Wrong on multiple counts...Nash is the better passer, quicker gaurd and a hell of a better shooter. Plus the Mavs are jump shooters Kidd would be throwing the oop to thin air.

Kidd brings a level of confidence and leadership that the Mavs were lacking until NVE stepped up. Thats the ONLY advantage Kidd has over Nash. Watch a game or two sometime before you spout off what you read in other post. Nash Got 60-22 in the West. Kidd got 49 in the Least.


----------



## TheRifleman (May 20, 2002)

I really can't see Nash going anywhere and I don't see Jason coming back to Dallas either.

Cuban and Nellie know that they need DEFENSE, team defense - which is what they'll address this month - hopefully.


----------



## Canadian Maverick (May 6, 2003)

> Originally posted by <b>TheRifleman</b>!
> I really can't see Nash going anywhere and I don't see Jason coming back to Dallas either.
> 
> Cuban and Nellie know that they need DEFENSE, team defense - which is what they'll address this month - hopefully.


The Rifleman is on target imo. Why work ourselves into a sweat over a position that is not a weakness? Obviously as a Canadian I could go on and on about why I love Nash's game (his mental toughness and court smarts are equal to Kidd imo) but all of this thread is distracting from what we ought to be talking about: Interior defence and rebounding.

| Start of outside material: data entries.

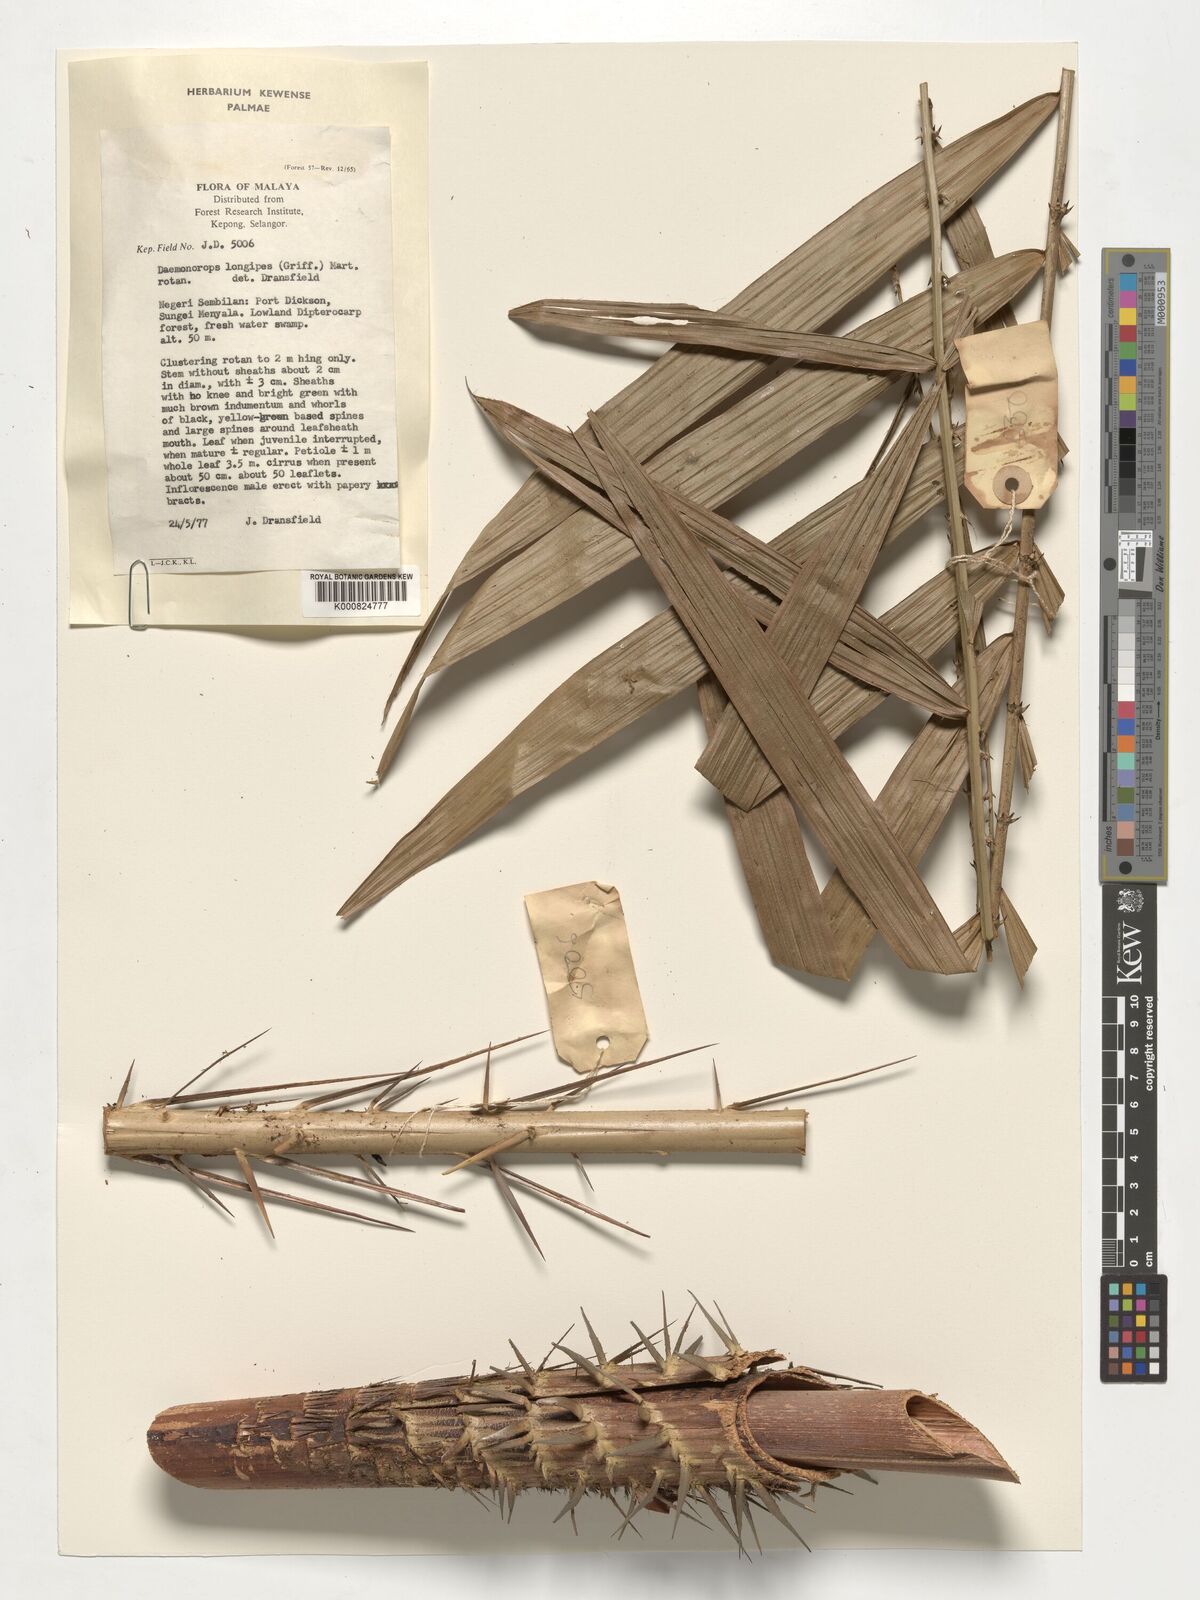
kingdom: Plantae
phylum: Tracheophyta
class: Liliopsida
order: Arecales
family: Arecaceae
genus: Calamus
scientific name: Calamus longipes
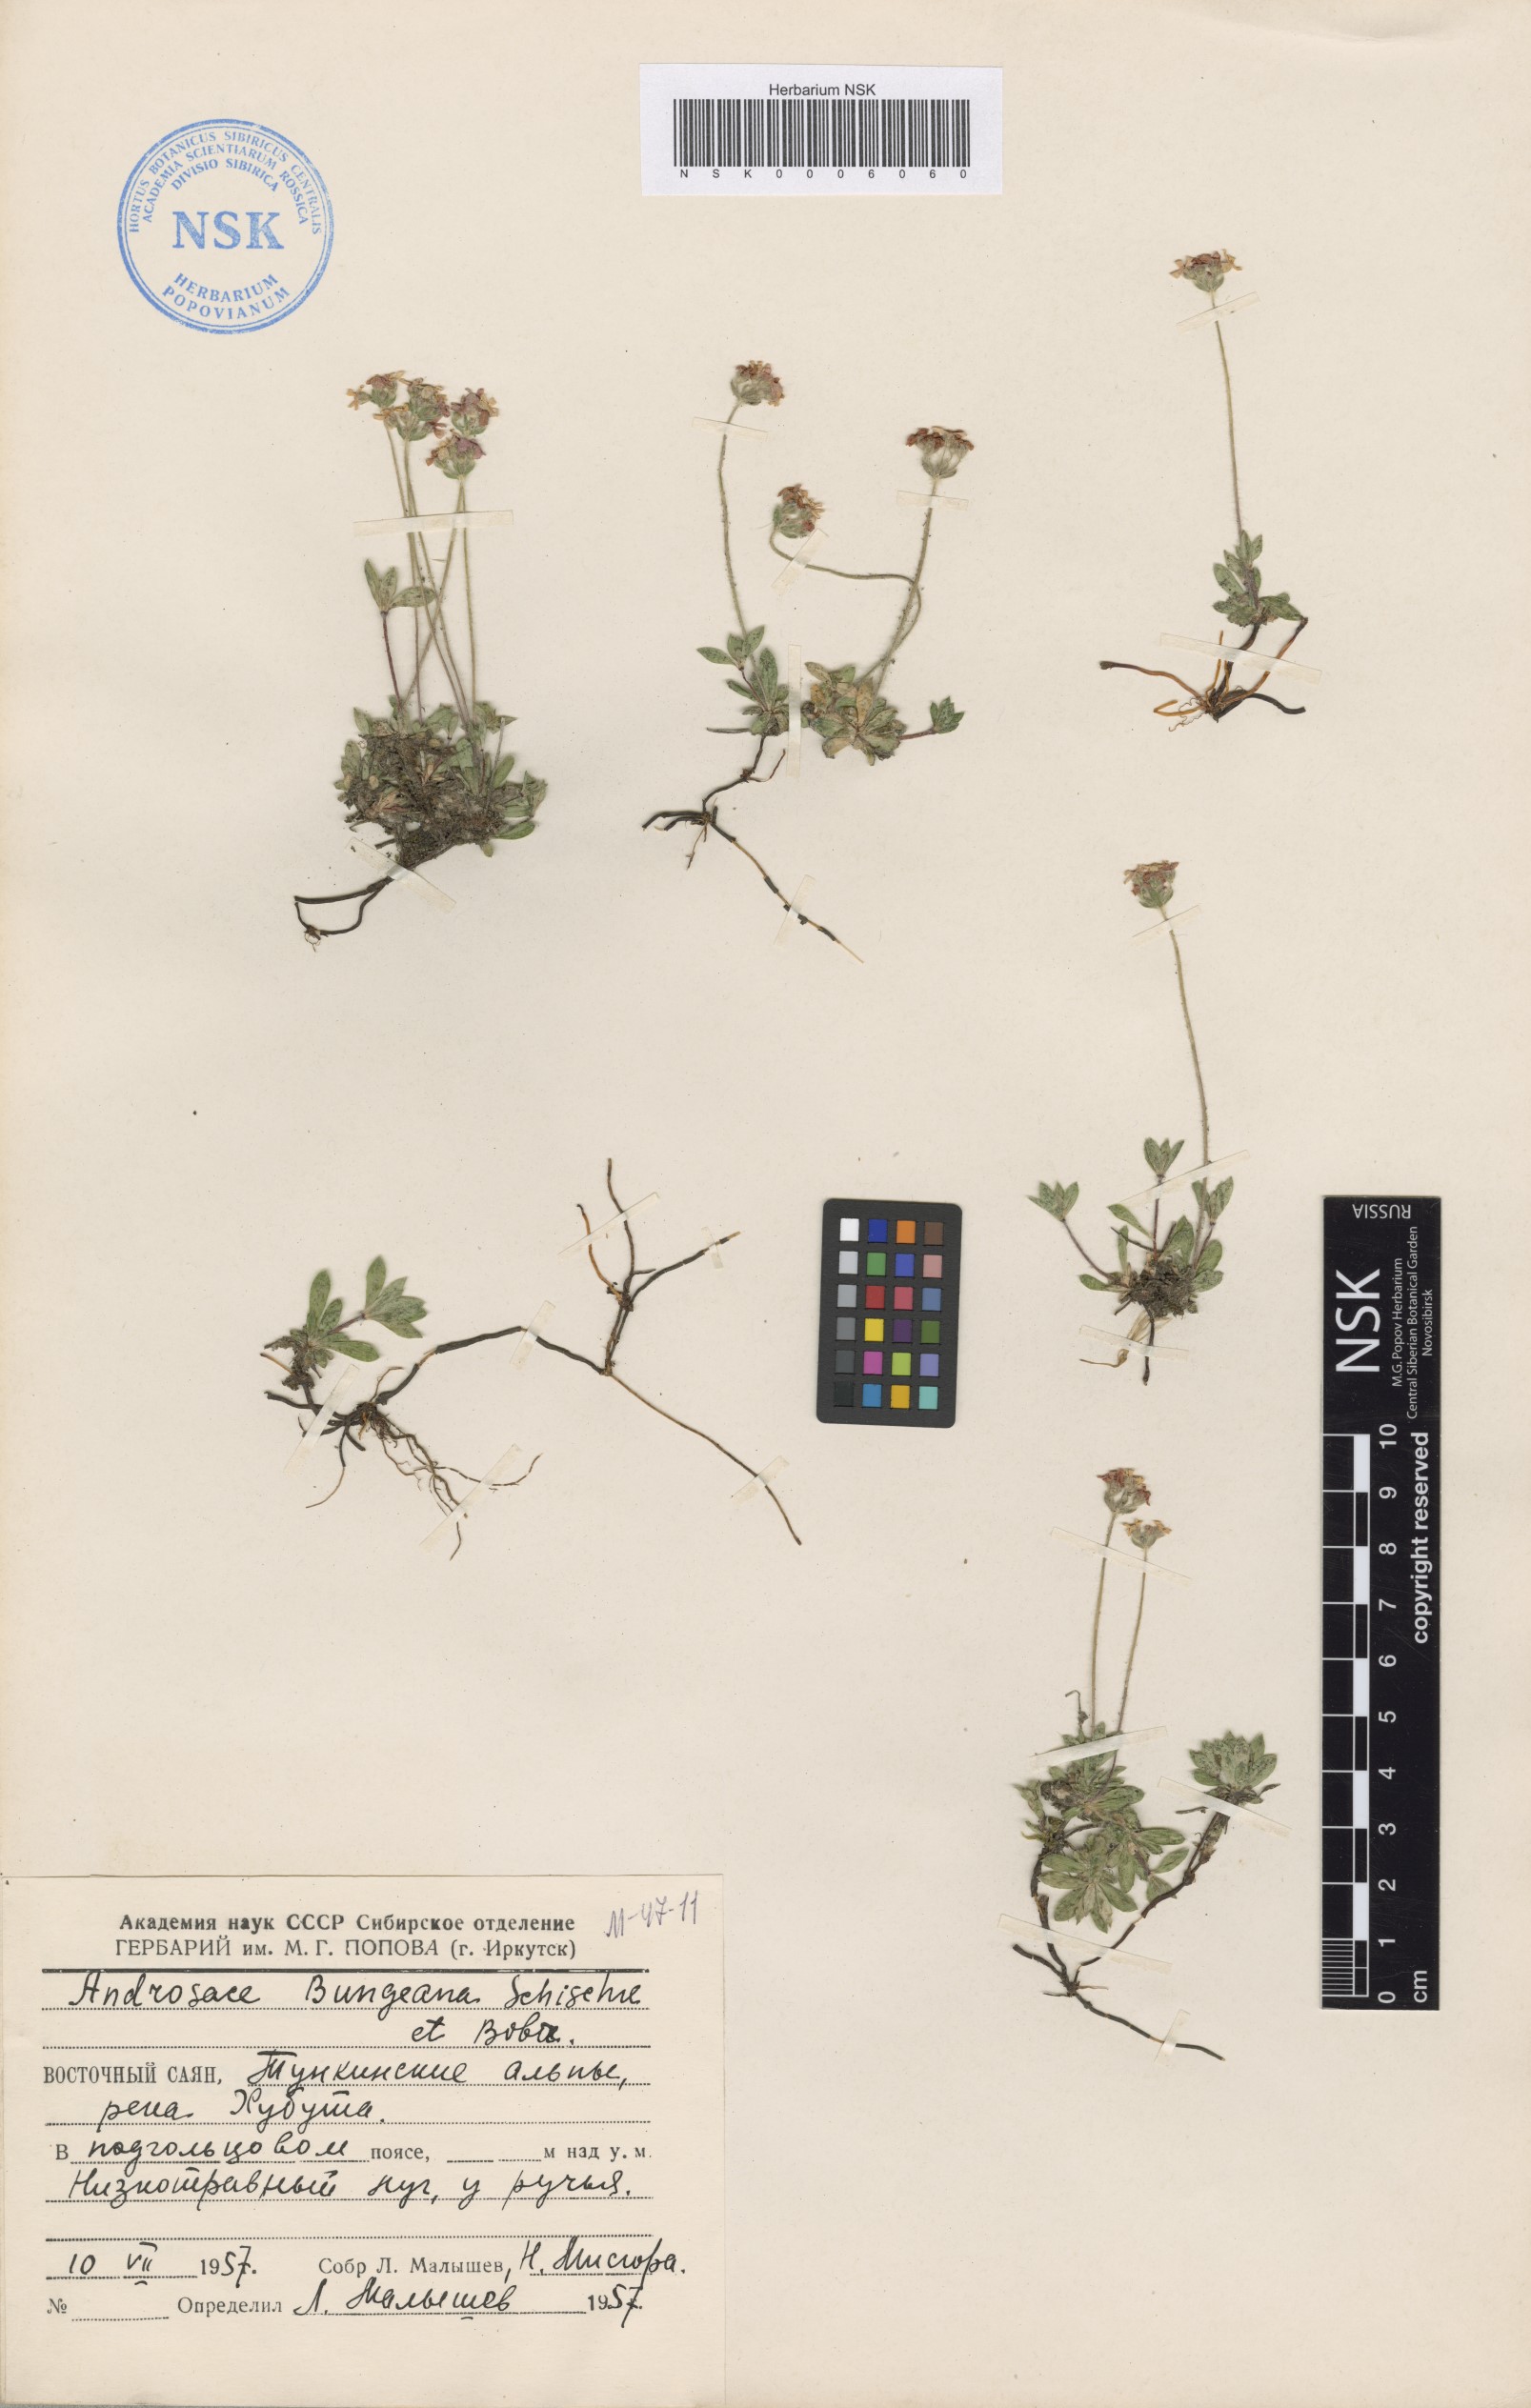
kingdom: Plantae
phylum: Tracheophyta
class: Magnoliopsida
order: Ericales
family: Primulaceae
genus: Androsace
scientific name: Androsace bungeana
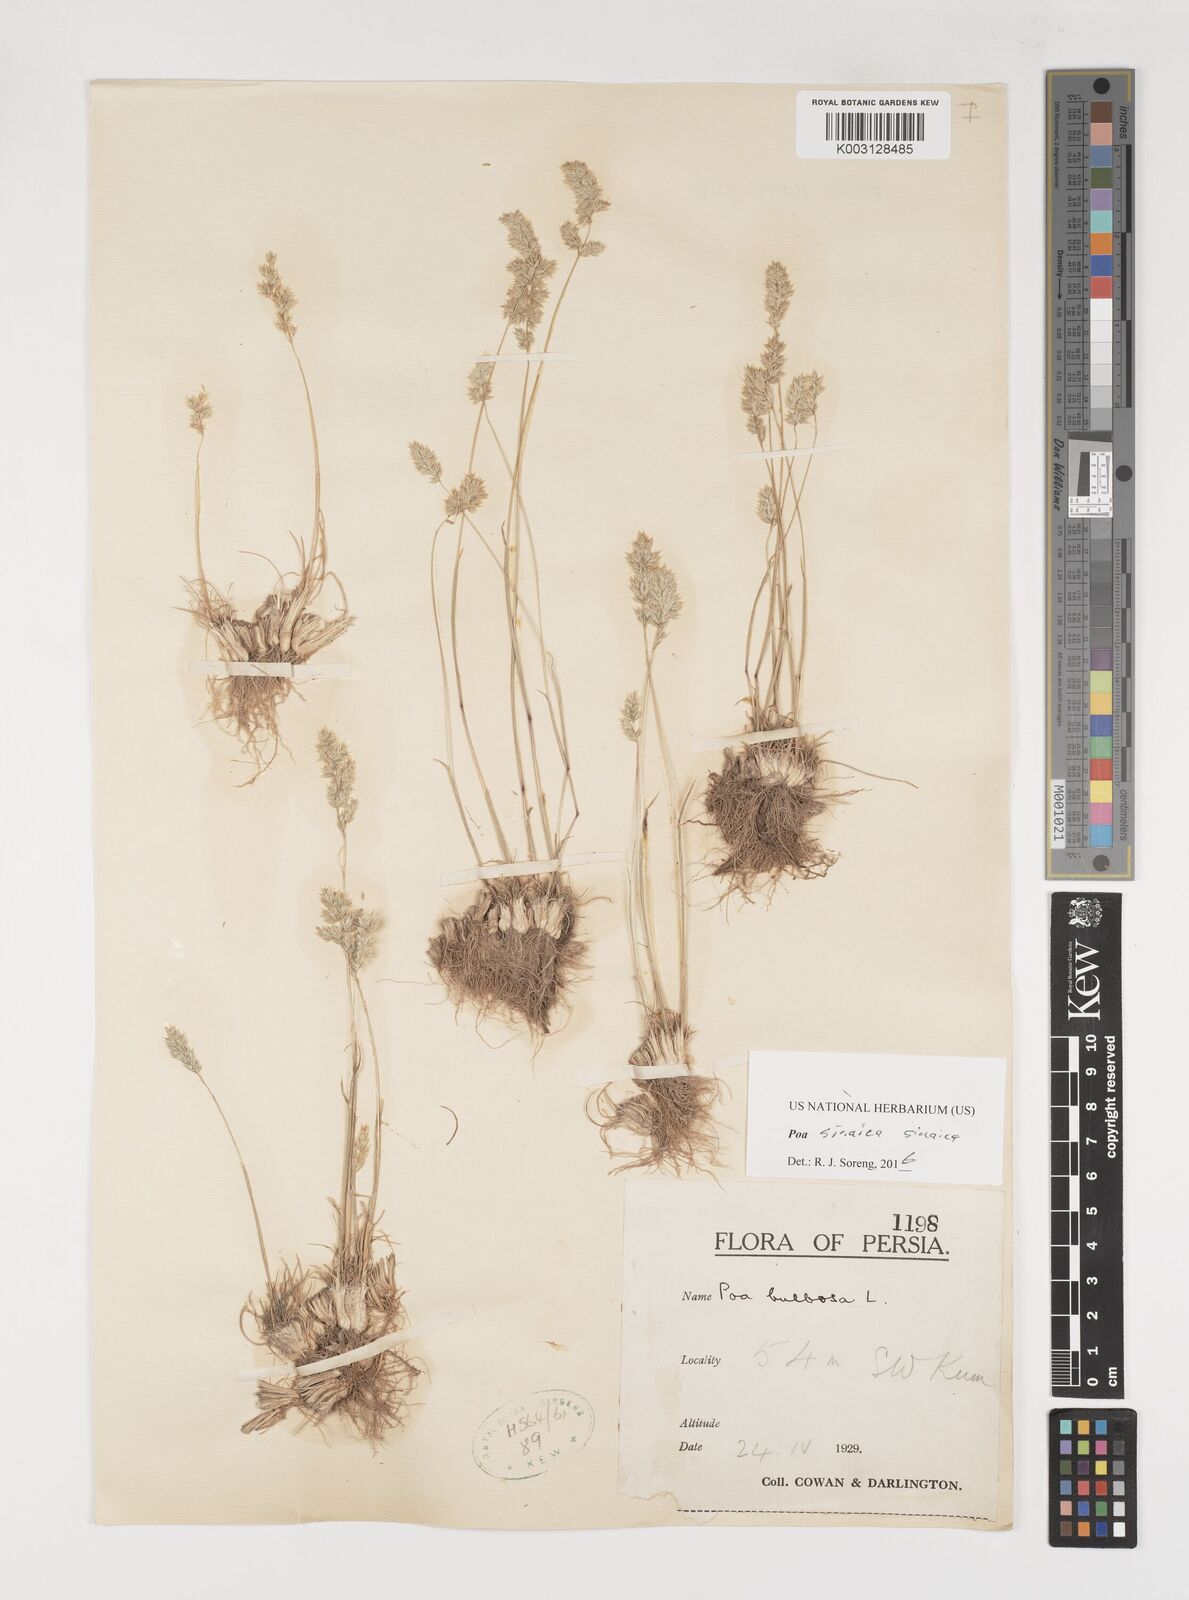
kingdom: Plantae
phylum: Tracheophyta
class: Liliopsida
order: Poales
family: Poaceae
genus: Poa
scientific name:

We need a big guy who can play inside on both ends. 

I've never liked Malone- he whines like crazy even while getting extreme favoritism from the refs but he fills a need for us much more than Kidd. Even better would be to trade for or sign a legit center who can intimidate in the lane and rebound on both ends. Who cares where Kidd goes!


----------



## LionOfJudah (May 27, 2003)

It would be nice to steal Kidd and/or O'Neal but its probably not happening. IMO Cuban knows what he's doing, he's not filthy rich for nothing. By trying to talk to the biggest free agents on the market keeps the Mavs in the headlines. Even if its a long shot for us to land them its a great way to play the media by Cuban.


----------